Provided records:
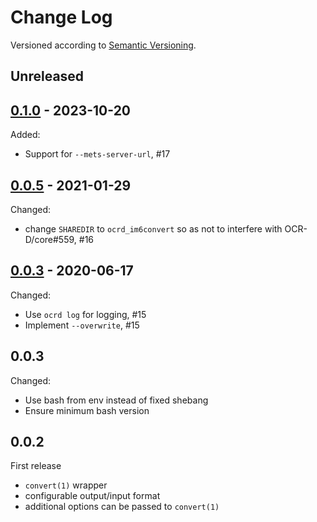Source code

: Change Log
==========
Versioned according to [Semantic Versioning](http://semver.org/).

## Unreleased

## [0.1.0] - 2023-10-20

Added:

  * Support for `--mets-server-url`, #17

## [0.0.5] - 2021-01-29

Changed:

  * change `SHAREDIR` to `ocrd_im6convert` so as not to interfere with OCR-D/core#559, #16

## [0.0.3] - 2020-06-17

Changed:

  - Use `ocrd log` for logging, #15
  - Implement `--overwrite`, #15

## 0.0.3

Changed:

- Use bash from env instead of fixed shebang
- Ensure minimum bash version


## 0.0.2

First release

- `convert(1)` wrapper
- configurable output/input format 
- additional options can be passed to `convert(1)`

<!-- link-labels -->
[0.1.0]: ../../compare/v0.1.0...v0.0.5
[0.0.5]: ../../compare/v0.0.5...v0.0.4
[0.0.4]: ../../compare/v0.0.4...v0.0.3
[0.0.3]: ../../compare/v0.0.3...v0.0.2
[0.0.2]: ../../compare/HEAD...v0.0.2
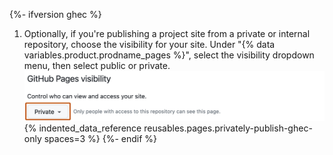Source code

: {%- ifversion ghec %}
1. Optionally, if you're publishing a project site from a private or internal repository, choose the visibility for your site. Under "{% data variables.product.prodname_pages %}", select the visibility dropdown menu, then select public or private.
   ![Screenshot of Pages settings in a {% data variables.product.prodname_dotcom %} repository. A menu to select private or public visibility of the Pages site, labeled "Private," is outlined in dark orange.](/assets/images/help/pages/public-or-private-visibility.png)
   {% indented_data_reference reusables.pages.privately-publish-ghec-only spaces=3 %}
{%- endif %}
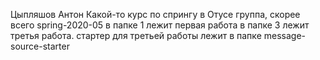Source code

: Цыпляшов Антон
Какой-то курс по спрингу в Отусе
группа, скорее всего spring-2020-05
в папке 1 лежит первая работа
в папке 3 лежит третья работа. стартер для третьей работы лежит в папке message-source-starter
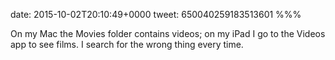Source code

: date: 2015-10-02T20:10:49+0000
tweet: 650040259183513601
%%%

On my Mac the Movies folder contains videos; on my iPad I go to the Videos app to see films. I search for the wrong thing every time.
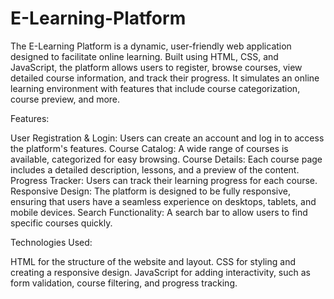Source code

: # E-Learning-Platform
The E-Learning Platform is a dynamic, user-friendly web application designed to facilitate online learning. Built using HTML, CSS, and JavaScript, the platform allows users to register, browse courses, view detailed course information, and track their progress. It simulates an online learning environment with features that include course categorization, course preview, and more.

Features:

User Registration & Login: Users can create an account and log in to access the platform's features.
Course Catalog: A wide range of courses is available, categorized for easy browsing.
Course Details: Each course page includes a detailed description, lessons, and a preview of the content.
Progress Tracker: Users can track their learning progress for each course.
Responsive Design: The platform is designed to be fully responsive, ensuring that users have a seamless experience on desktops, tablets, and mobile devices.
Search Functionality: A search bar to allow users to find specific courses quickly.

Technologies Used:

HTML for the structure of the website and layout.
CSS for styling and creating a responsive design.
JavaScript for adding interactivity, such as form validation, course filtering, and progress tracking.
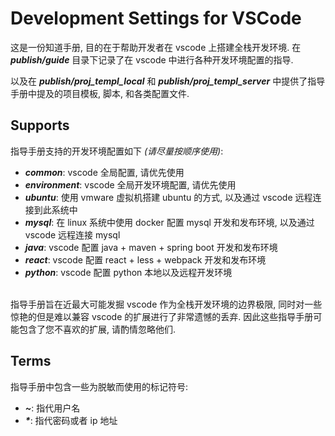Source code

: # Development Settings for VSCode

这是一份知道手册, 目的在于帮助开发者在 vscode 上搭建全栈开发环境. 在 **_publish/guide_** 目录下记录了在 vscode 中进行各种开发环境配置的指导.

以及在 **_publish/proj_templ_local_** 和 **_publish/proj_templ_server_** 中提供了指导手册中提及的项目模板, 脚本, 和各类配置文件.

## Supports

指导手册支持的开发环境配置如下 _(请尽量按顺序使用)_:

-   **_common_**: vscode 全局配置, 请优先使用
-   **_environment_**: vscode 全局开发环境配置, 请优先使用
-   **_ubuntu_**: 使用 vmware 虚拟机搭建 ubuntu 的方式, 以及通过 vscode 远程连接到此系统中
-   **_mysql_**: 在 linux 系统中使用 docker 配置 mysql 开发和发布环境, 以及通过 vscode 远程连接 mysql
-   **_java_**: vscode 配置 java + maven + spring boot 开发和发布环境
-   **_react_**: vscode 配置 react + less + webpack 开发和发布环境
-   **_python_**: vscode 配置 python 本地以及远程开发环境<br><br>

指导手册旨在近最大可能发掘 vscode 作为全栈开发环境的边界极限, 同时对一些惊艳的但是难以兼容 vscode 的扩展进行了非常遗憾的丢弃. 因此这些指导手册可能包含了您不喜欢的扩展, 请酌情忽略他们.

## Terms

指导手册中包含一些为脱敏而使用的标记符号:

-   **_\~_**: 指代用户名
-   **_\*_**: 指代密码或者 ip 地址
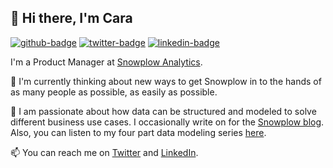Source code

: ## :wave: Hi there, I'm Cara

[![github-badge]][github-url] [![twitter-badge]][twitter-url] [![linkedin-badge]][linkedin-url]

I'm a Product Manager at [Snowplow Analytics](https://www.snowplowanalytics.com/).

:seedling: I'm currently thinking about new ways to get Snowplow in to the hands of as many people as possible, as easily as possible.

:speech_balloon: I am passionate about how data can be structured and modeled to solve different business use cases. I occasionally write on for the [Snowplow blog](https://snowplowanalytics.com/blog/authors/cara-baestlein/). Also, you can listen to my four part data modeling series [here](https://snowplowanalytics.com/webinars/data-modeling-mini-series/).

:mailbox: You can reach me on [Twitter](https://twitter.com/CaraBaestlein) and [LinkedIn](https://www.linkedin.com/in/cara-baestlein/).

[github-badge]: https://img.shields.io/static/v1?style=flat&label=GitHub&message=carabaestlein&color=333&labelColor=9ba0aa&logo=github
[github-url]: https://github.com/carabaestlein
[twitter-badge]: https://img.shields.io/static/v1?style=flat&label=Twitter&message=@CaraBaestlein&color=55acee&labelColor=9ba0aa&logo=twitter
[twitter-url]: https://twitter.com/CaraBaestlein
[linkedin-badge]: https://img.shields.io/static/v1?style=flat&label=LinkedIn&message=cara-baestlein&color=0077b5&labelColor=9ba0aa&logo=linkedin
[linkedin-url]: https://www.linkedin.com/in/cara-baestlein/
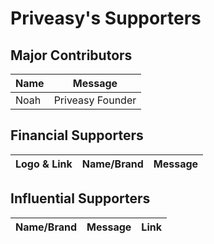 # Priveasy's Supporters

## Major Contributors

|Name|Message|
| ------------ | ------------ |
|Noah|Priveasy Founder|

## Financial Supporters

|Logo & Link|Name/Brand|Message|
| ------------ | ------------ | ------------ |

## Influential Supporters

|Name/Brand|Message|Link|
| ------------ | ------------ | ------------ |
--
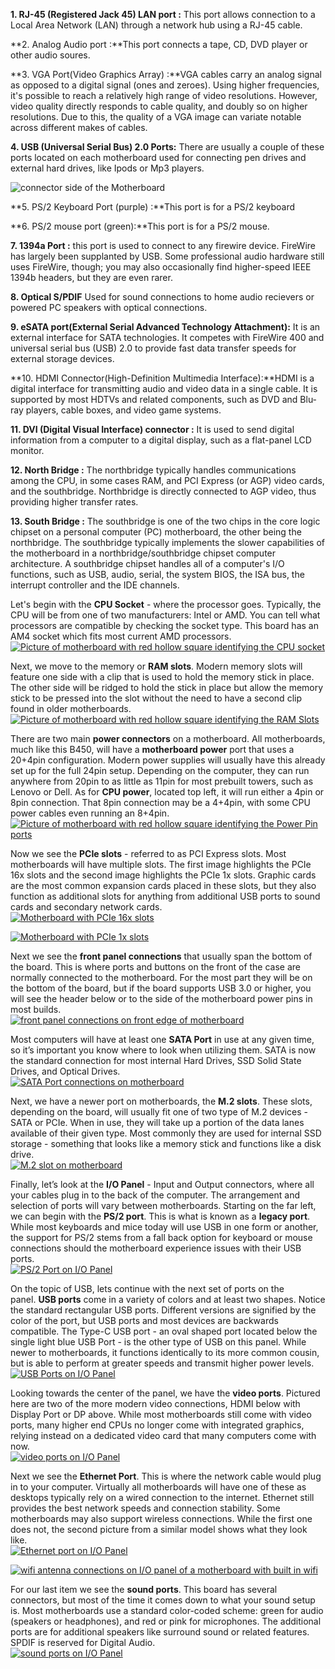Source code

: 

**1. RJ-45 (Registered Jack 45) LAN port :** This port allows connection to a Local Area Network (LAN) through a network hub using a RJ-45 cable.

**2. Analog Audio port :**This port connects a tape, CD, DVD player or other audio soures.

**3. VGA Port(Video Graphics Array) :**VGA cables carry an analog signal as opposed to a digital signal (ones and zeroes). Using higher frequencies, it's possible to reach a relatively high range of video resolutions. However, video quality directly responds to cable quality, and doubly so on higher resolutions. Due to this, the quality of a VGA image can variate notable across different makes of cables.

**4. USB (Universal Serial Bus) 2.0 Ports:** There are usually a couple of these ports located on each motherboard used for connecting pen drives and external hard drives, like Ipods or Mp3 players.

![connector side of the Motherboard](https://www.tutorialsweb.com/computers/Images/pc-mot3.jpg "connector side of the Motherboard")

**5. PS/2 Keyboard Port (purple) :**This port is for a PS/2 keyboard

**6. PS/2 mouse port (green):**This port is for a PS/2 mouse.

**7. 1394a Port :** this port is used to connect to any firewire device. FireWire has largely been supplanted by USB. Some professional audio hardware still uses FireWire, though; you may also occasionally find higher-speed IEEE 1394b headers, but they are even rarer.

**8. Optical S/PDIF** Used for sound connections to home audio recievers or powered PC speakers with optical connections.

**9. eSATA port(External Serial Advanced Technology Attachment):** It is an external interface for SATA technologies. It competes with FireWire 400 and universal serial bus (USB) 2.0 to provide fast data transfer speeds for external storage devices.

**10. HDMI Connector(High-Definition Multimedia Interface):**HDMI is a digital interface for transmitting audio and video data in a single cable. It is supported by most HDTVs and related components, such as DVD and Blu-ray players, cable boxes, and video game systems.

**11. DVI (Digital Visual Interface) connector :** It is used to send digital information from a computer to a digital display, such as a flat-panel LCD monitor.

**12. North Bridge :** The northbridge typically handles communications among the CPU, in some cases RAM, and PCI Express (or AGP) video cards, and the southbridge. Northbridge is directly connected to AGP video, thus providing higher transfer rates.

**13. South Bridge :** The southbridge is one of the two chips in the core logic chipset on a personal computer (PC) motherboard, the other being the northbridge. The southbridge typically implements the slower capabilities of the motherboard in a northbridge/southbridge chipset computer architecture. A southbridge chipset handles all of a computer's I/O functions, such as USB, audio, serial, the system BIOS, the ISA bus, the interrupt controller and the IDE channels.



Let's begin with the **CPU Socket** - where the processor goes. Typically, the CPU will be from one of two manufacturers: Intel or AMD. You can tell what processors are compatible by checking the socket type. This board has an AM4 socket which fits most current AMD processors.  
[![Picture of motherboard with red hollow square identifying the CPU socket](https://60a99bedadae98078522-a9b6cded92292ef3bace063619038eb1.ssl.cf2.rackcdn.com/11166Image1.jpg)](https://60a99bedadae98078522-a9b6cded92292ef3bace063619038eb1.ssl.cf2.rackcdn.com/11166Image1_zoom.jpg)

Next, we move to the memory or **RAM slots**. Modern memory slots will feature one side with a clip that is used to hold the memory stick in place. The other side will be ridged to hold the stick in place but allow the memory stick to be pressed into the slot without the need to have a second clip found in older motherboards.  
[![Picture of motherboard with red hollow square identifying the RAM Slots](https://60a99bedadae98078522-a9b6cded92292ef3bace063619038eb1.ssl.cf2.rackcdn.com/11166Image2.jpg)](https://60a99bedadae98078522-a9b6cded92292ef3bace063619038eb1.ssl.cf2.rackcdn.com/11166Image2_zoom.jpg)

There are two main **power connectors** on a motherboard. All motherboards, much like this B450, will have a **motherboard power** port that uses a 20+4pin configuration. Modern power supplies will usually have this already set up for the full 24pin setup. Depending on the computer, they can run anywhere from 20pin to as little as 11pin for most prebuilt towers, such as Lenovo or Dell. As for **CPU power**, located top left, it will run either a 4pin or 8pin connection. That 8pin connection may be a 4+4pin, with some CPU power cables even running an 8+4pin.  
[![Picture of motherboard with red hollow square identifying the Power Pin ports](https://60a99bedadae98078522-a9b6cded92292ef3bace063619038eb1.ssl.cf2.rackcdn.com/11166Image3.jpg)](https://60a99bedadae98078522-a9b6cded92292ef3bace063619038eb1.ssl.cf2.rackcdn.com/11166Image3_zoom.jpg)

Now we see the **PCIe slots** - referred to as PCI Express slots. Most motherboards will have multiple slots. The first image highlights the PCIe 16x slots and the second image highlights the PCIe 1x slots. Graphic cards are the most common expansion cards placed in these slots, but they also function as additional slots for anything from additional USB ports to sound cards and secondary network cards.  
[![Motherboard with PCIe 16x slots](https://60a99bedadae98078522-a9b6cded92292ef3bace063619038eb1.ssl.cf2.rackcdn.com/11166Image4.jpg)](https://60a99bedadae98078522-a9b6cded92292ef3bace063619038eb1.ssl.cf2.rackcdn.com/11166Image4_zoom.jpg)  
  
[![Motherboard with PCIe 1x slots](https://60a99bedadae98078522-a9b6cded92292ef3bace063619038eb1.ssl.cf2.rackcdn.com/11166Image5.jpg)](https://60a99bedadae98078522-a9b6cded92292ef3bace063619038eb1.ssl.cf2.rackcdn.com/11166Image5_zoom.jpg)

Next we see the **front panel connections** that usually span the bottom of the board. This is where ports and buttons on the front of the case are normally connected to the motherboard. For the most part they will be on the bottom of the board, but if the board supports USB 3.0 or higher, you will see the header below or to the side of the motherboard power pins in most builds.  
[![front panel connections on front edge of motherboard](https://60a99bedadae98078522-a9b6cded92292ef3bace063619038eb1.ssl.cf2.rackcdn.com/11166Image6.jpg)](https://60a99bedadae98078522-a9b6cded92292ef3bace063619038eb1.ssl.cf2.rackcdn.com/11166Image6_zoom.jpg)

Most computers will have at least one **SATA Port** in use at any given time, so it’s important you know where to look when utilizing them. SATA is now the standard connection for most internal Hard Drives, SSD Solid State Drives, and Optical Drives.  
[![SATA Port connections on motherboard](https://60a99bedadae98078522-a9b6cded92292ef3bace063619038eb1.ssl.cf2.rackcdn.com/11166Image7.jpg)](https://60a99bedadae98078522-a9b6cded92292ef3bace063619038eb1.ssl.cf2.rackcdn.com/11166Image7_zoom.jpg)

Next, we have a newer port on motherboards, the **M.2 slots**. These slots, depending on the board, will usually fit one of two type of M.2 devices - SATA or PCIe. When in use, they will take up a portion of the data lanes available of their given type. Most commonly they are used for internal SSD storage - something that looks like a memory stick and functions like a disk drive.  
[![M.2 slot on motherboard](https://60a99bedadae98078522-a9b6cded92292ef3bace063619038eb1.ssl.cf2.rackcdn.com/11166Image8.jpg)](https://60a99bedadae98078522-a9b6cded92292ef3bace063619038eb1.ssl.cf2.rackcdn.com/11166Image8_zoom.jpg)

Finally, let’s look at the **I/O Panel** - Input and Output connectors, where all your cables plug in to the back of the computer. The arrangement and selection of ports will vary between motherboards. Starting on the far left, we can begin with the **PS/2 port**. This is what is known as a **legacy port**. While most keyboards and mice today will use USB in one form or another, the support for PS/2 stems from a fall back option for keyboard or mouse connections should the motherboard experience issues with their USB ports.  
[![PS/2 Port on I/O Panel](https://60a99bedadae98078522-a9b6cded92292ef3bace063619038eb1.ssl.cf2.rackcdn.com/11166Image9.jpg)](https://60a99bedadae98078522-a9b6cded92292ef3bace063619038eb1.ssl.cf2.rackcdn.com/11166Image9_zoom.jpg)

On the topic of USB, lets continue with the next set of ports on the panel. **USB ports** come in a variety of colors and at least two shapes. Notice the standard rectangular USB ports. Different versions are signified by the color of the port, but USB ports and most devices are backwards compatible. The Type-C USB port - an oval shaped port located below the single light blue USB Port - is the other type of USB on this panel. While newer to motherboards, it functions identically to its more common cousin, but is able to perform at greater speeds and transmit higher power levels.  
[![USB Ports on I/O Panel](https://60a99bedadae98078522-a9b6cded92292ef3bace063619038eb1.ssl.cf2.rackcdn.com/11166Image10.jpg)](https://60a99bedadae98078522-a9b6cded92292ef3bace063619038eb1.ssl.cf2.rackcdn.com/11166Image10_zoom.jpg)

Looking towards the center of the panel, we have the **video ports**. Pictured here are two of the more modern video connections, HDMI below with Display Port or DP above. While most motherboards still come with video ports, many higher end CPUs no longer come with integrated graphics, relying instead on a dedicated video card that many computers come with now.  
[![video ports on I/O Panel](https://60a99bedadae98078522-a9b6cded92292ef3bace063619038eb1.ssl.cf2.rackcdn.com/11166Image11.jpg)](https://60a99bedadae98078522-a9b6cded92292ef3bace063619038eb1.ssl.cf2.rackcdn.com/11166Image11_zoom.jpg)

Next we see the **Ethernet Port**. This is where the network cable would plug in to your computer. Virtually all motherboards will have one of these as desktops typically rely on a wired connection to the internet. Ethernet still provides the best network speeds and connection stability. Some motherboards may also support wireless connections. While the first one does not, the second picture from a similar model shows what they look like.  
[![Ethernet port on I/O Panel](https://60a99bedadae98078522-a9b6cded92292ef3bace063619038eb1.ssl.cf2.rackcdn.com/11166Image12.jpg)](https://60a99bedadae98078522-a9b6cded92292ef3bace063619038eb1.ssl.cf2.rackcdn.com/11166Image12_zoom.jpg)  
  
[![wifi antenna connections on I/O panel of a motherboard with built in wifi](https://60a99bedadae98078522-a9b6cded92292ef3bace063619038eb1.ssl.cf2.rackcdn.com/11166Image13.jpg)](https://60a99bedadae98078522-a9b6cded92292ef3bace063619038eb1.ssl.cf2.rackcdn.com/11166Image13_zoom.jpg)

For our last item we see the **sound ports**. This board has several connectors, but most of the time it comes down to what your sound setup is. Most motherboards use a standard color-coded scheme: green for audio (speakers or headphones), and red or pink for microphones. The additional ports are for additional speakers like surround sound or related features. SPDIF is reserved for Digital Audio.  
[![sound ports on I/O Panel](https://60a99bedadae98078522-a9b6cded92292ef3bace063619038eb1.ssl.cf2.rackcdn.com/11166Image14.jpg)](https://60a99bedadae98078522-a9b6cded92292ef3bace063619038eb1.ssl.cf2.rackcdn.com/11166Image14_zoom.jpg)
...
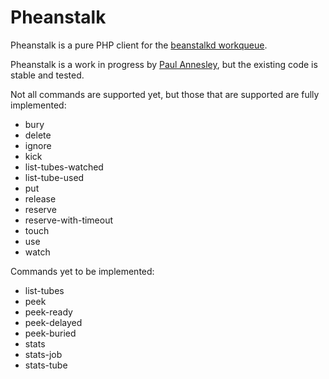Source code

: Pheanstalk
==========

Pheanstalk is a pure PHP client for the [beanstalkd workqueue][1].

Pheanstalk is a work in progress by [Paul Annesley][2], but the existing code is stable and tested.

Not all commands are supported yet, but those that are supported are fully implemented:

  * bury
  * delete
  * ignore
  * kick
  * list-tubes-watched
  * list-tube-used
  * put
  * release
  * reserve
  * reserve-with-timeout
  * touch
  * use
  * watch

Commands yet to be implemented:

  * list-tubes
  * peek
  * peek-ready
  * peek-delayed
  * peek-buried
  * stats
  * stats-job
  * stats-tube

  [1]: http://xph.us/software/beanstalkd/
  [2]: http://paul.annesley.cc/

Required action: Please output as a JSON list of strings, one per line, the data lines from the line with "Let's begin with" up to and including the line with "identifying the CPU", leaving out any blank lines.

Solved problem:
[
  "Let's begin with the **CPU Socket** - where the processor goes. Typically, the CPU will be from one of two manufacturers: Intel or AMD. You can tell what processors are compatible by checking the socket type. This board has an AM4 socket which fits most current AMD processors.  ",
  "[![Picture of motherboard with red hollow square identifying the CPU socket](https://60a99bedadae98078522-a9b6cded92292ef3bace063619038eb1.ssl.cf2.rackcdn.com/11166Image1.jpg)](https://60a99bedadae98078522-a9b6cded92292ef3bace063619038eb1.ssl.cf2.rackcdn.com/11166Image1_zoom.jpg)"
]